Washington
02 June 2008
Early rock 'n' roll guitar wizard Bo Diddley died near Jacksonville, Florida, Monday, 2 June, of heart failure. He was 79 years old. One of the most primitive of the early rockers, Bo took the blues and folk music of his native Mississippi and combined them with Latin American and African rhythms to come up with his trademark "hambone" beat. VOA's Doug Levine tells us more about the career of Bo Diddley.
Along with the legendary Chuck Berry, Bo Diddley was considered one of the most influential guitarists of the early rock era. His powerful rhythm, which became known as the "Bo Diddley beat" has been imitated by countless musicians.
Born Otha Ellas Bates in Mississippi in 1928, Bo was sent to Chicago to live with an aunt, Gussie McDaniel, who later adopted him. He dropped his first and last names to become Ellas McDaniel. His stage name Bo Diddley came from two sources; the diddley bow, an African stringed instrument, and the slang expression for a mischievous boy.

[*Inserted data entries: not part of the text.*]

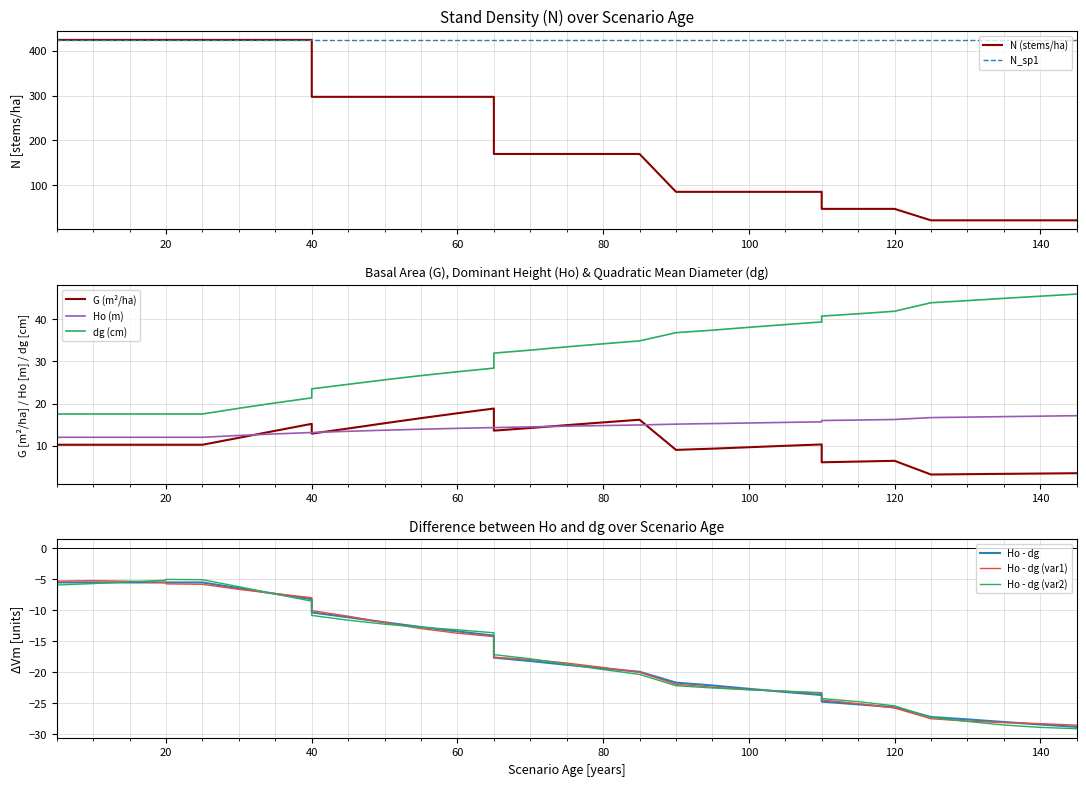

Read the G (m2/ha) value at 130.

3.2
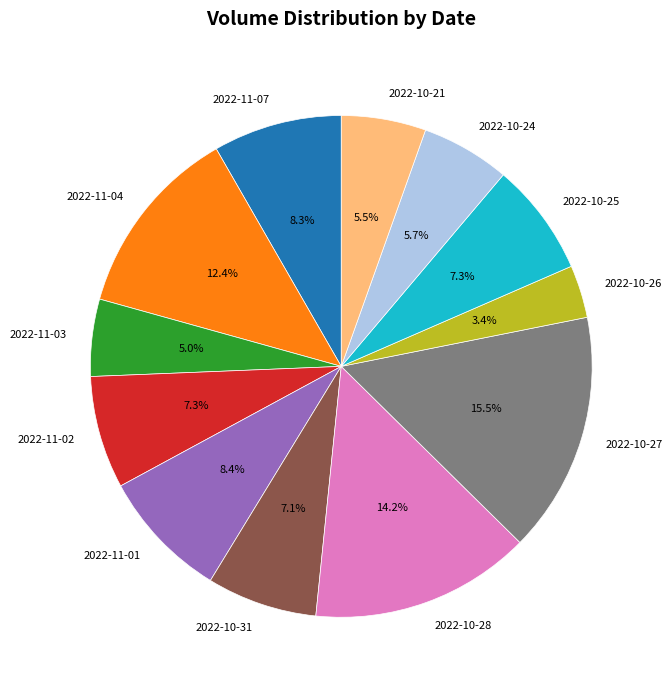

Count the number of slices in the pie.

12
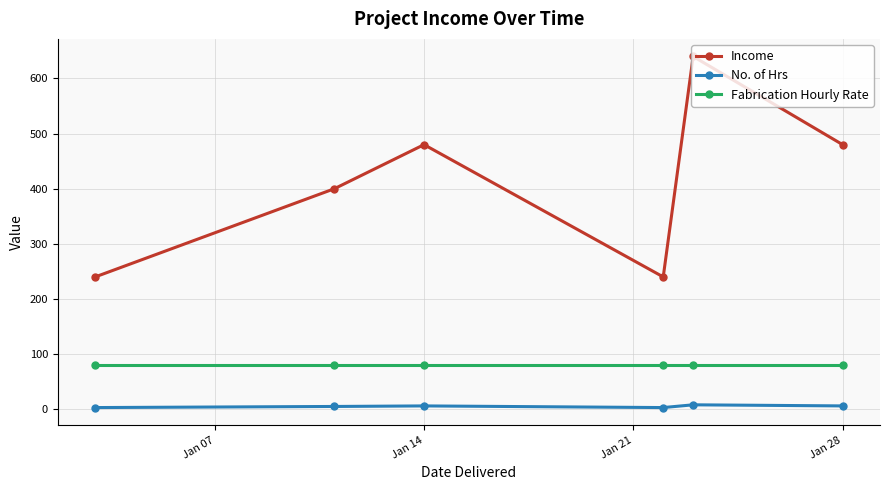

What is the difference between the maximum and minimum values in the No. of Hrs series?

5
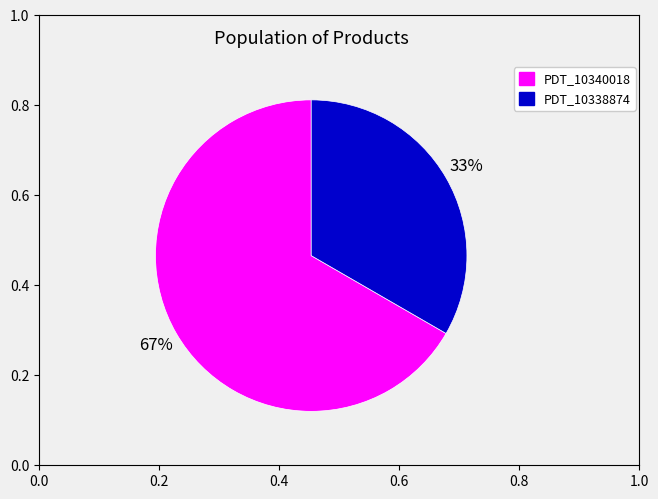

What percentage is the PDT_10340018 slice, to the nearest percent?

67%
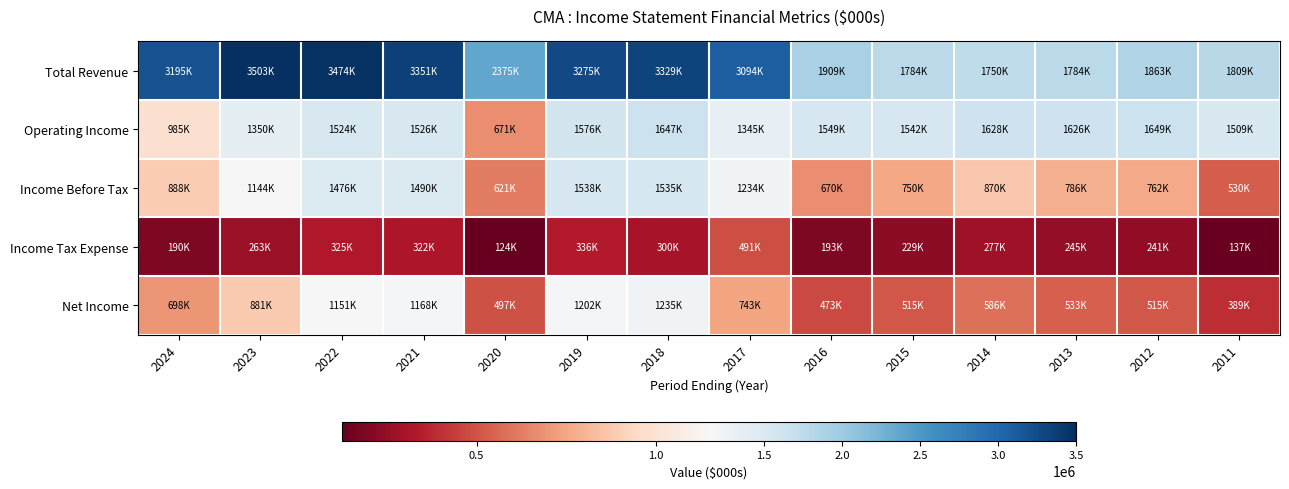

Which series has the widest spread of values?

Total Revenue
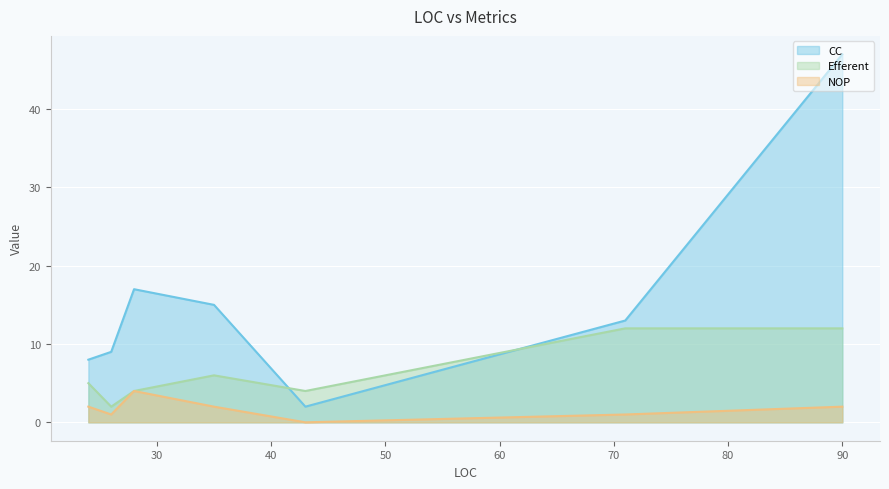

The value of NOP at 43 is 0. True or false?

True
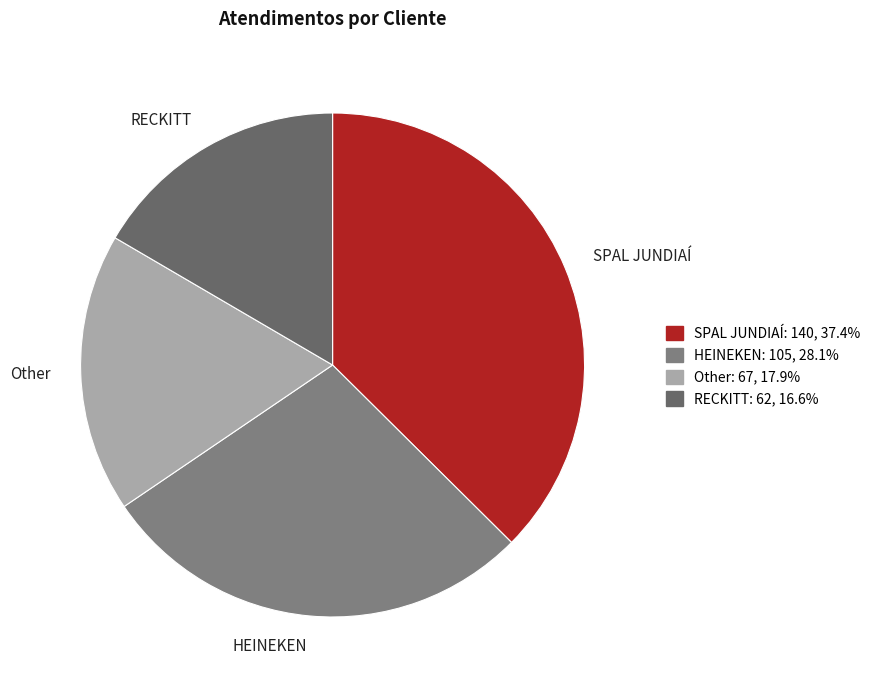

Is there a majority slice in this chart?

No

Bo studied violin at age seven and became a virtuoso. In the early-1940s, while he was in his teens, he taught himself to play guitar, drawing on the influences of jazz artist Louis Jordan and bluesman John Lee Hooker. Bo explained how he developed his trademark sound after his sister bought him his own guitar.
"I took it home and learned how to play on one string, 'When The Saints Go Marching In.' The other strings didn't make a difference," he said. "Then I accidentally tuned it one day the way that I'm tuning it now. I say I'm playing backwards. I don't play like the average guitar player, the cats [musicians] who move their fingers all around like this. I do it in chords, and basically, do almost the same thing."
At age 13, Bo Diddley became a street musician, eventually joining with others to form a street corner band. Driven by maracas, congas and bass, Bo played his infectious, hypnotic guitar phrases. When the band was ready to perform in Chicago nightclubs, he bought an electric guitar so he could get more volume. Bo attracted enough attention to get an audition with Chess Records, the same Chicago label that launched the careers of blues artists Muddy Waters and Willie Dixon, and rocker Chuck Berry.
Bo signed a recording contract with Chess in 1955, and released two songs, "Bo Diddley" and "I'm A Man." Both went to Number Two on the national R&B charts. An appearance on a nationally-televised variety show earned him a spot on a national tour. Bo's next break came in 1959 when "Say Man" appeared on the pop charts.
Bo Diddley's career had a lull until the mid-1960s, when British rock bands such as The Yardbirds, The Rolling Stones, and The Animals started releasing their versions of Bo Diddley's songs. Bo said, at first, he wasn't happy about the young rock bands who "copied" his sound.
"At that time, I was a little bit upset about it because I wasn't educated to accept that, " he said. "I figured if I went and got mine [style], why shouldn't you go and get yours and leave me alone. But then, after a while I started thinking, 'Hey, that's pretty good. I must be doing something right.'"
With renewed interest in his music, Bo continued to release albums throughout the 1960s and 1970s. A series of custom-made guitars were crafted for him, which included oblong, triangular and star shapes, often covered in fur or carpet material.
Like many of the R&B performers from the 1950s and 1960s, Bo was paid a flat fee for his recordings, and said he received no royalty payments on record sales. He also said he was never paid for many of his performances.
"I am owed. I've never got paid," Bo said. Referring to concert promoters and record executives, he added, "A dude with a pencil is worse than a cat with a machine gun."
The ultimate honor came when Bo was inducted into the Rock and Roll Hall of Fame in 1987. He had a star on Hollywood's Walk of Fame, and received a Lifetime Achievement Award in 1998 at the Grammy Awards. In recent years, he also played for the Presidents George H. W. Bush and Clinton. Diddley appreciated the honors he received, but added, "It didn't put no figures in my checkbook."
Bo continued to play in clubs and concert halls throughout the United States until being hospitalized in May 2007, following a stroke during a concert in Iowa. Three months later, Bo suffered a heart attack. The health issues affected his ability to speak. Bo later returned to his Florida home to continue his recovery.
As early as the 1950s, Bo Diddley recorded unusual jazz-flavored instrumental pieces, and experimented with sound effects that made him one of the true innovators of rock guitar.